TritonDataCenter / sdc-imgapi

SDC internal API for managing OS images
Mozilla Public License 2.0
5 stars 18 forks source link

Potential issue importing custom KVM images to local storage on 20151001-20151005T134459Z-g022a17a #10

Closed ghost closed 8 years ago

ghost commented 8 years ago

Sorry if this is in the wrong place/repo, seemed like the most reasonable place to report. Feel free to flame me if I'm wrong ;)

Ran into an issue after importing a custom KVM image to local storage that made KVM deployment inoperable.

Brief summary;

I had also noticed that after doing the manual import with sdc-imgadm, AdminUI could no longer autocomplete image UUIDs from names (or the first few characters of the UUID). This issue went away once I'd deleted the custom image, and AdminUI autocomplete worked again. This is what pointed me towards a potential issue with IMGAPI.

When starting a provision job that eventually times out, there is network and disk activity on the compute node, but it is only shortlived and the box becomes idle again almost immediately. Looking through the logs, the provision job does make it to CNAPI and to the compute node, but no dataset is created for the VM disk, and nothing ever makes it to QEMU.

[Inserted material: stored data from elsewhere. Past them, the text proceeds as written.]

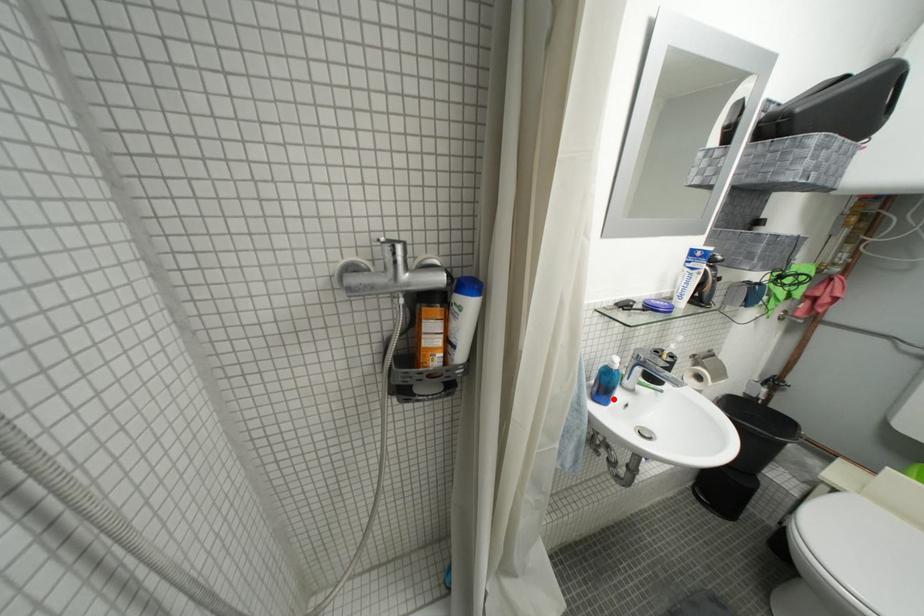
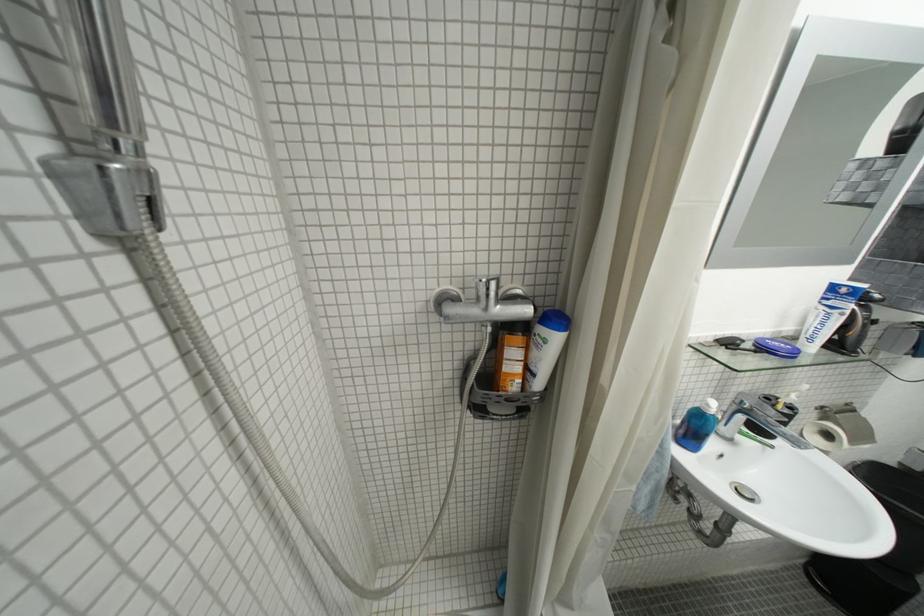
The point at the highlighted location is marked in the first image. Where is the corresponding point in the second image?

(700, 445)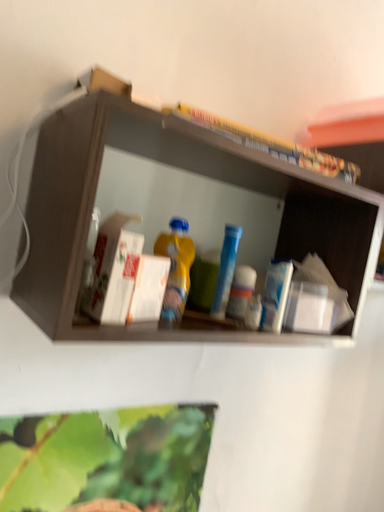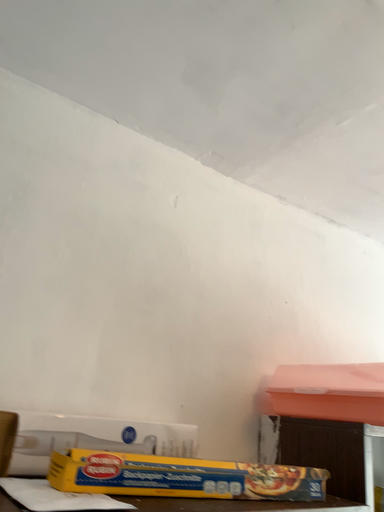
Question: Which way did the camera rotate in the video?

Choices:
 (A) rotated downward
 (B) rotated upward

Answer: (B)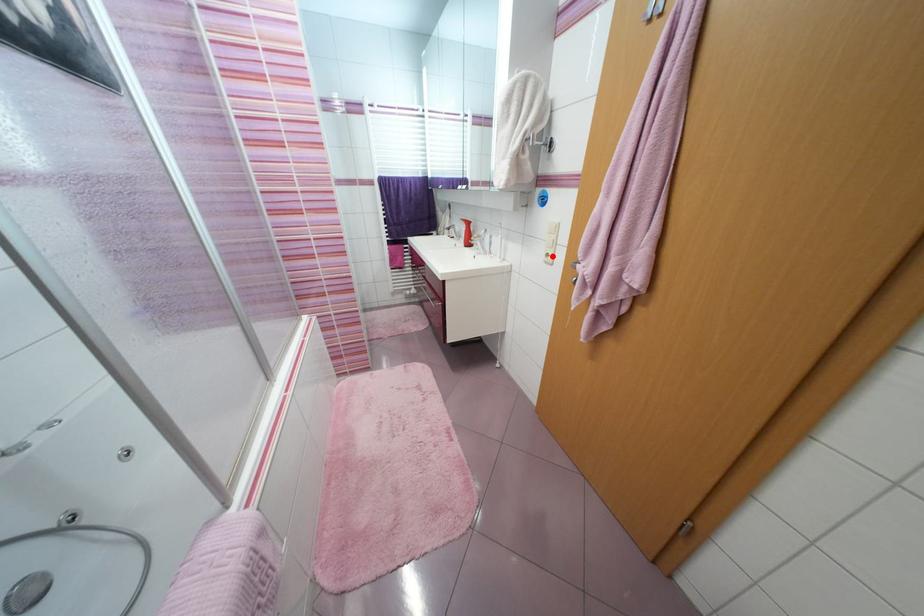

After having this issue, I tried a complete update from the release and support channels - the issue persisted. I then ran a complete upgrade from the dev channel (at 1530UTC 14/10/2015 - don't have any build numbers to hand, but I could get them), and the problem went away entirely - custom images could be deployed, and AdminUI image autocomplete worked as expected.

In the process of trying to fix this, I must have reinstalled four or five times on fresh disks, thinking I'd messed something up. Every time, the same issue.

Although the servers that were having the issues are now working, I do have another set of servers (same model/specifications) if you cannot reproduce the problem and need logs. Some guidance on which logs you need would be useful.

I can also provide the full list of commands I used to set up the servers (including the USB config edits and NAPI calls I made to set up networking, etc.), and the commands I used to upgrade to a release that worked. Let me know if that is needed.

askfongjojo commented 8 years ago

@themisanthrope - Sorry the search in AdminUI was broken while we implemented https://smartos.org/bugview/ADMINUI-2117. The fix is in 29a2254 which is already available on the dev channel and will also be available in release-20151015 going out tomorrow.

If you have provisioned your KVM instances through AdminUI, it would have failed to set the correct "brand" and resulted in the CNAPI error you've seen. (It was working for SmartOS because brand was set to "joyent" by default.) If this doesn't explain the issue or the issue still persists in the newer release, please feel free to reopen this for further investigation. Thanks.